Reproduce each of the rows below verbatim, including every caption line and every bolded time. Omit the pictures from your output.

GIVEN RECORDS.
* * *
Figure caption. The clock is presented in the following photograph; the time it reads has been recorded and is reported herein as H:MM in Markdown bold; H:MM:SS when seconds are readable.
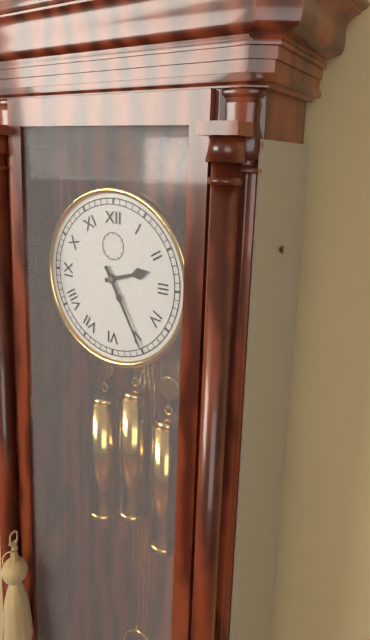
**2:25**
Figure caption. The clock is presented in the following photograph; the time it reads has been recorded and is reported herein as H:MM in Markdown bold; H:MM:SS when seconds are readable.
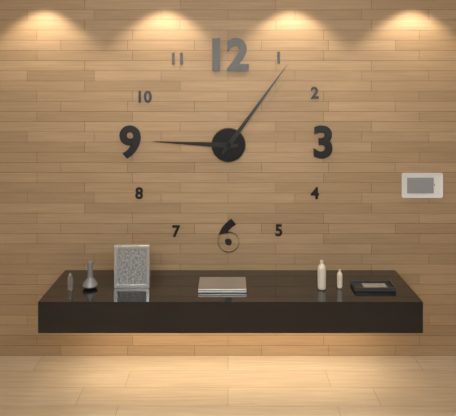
**9:06**
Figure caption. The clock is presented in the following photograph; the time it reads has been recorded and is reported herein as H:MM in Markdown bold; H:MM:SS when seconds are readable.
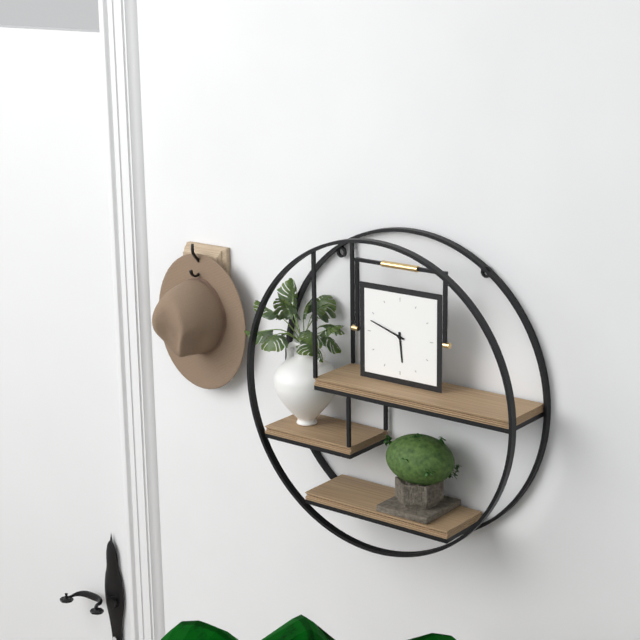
* * *
ANSWER BELOW.
Figure caption. The clock is presented in the following photograph; the time it reads has been recorded and is reported herein as H:MM in Markdown bold; H:MM:SS when seconds are readable.
**2:25**
Figure caption. The clock is presented in the following photograph; the time it reads has been recorded and is reported herein as H:MM in Markdown bold; H:MM:SS when seconds are readable.
**9:06**
Figure caption. The clock is presented in the following photograph; the time it reads has been recorded and is reported herein as H:MM in Markdown bold; H:MM:SS when seconds are readable.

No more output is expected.